Material for this task:
----

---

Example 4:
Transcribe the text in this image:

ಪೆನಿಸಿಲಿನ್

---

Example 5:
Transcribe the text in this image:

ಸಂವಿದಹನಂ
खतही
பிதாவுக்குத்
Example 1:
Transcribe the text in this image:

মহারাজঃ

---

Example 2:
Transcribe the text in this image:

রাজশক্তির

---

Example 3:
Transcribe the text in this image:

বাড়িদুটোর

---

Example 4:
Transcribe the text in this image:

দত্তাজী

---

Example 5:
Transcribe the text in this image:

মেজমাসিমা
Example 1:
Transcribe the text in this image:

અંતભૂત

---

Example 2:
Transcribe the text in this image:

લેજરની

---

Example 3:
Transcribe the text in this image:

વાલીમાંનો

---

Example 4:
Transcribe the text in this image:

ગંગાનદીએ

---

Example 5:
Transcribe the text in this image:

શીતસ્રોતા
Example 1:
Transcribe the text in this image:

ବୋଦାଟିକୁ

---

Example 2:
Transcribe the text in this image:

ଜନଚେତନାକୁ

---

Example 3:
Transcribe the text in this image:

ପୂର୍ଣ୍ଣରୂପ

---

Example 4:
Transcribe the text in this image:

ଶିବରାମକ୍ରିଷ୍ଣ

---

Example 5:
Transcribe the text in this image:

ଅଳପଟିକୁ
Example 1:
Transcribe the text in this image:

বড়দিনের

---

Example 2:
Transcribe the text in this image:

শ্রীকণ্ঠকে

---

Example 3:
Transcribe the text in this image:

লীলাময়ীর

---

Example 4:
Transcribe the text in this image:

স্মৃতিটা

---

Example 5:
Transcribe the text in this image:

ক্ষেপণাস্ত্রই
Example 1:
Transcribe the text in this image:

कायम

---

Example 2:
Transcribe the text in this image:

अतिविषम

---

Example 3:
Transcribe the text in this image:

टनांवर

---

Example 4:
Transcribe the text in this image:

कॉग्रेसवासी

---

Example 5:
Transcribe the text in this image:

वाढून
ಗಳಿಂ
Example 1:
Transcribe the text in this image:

----

Exercise aim: Turn the listing above into a numbered list, one entry per line, skipping the blank lines.

Output below:
1. ---
2. Example 4:
3. Transcribe the text in this image:
4. ಪೆನಿಸಿಲಿನ್
5. ---
6. Example 5:
7. Transcribe the text in this image:
8. ಸಂವಿದಹನಂ
9. खतही
10. பிதாவுக்குத்
11. Example 1:
12. Transcribe the text in this image:
13. মহারাজঃ
14. ---
15. Example 2:
16. Transcribe the text in this image:
17. রাজশক্তির
18. ---
19. Example 3:
20. Transcribe the text in this image:
21. বাড়িদুটোর
22. ---
23. Example 4:
24. Transcribe the text in this image:
25. দত্তাজী
26. ---
27. Example 5:
28. Transcribe the text in this image:
29. মেজমাসিমা
30. Example 1:
31. Transcribe the text in this image:
32. અંતભૂત
33. ---
34. Example 2:
35. Transcribe the text in this image:
36. લેજરની
37. ---
38. Example 3:
39. Transcribe the text in this image:
40. વાલીમાંનો
41. ---
42. Example 4:
43. Transcribe the text in this image:
44. ગંગાનદીએ
45. ---
46. Example 5:
47. Transcribe the text in this image:
48. શીતસ્રોતા
49. Example 1:
50. Transcribe the text in this image:
51. ବୋଦାଟିକୁ
52. ---
53. Example 2:
54. Transcribe the text in this image:
55. ଜନଚେତନାକୁ
56. ---
57. Example 3:
58. Transcribe the text in this image:
59. ପୂର୍ଣ୍ଣରୂପ
60. ---
61. Example 4:
62. Transcribe the text in this image:
63. ଶିବରାମକ୍ରିଷ୍ଣ
64. ---
65. Example 5:
66. Transcribe the text in this image:
67. ଅଳପଟିକୁ
68. Example 1:
69. Transcribe the text in this image:
70. বড়দিনের
71. ---
72. Example 2:
73. Transcribe the text in this image:
74. শ্রীকণ্ঠকে
75. ---
76. Example 3:
77. Transcribe the text in this image:
78. লীলাময়ীর
79. ---
80. Example 4:
81. Transcribe the text in this image:
82. স্মৃতিটা
83. ---
84. Example 5:
85. Transcribe the text in this image:
86. ক্ষেপণাস্ত্রই
87. Example 1:
88. Transcribe the text in this image:
89. कायम
90. ---
91. Example 2:
92. Transcribe the text in this image:
93. अतिविषम
94. ---
95. Example 3:
96. Transcribe the text in this image:
97. टनांवर
98. ---
99. Example 4:
100. Transcribe the text in this image:
101. कॉग्रेसवासी
102. ---
103. Example 5:
104. Transcribe the text in this image:
105. वाढून
106. ಗಳಿಂ
107. Example 1:
108. Transcribe the text in this image:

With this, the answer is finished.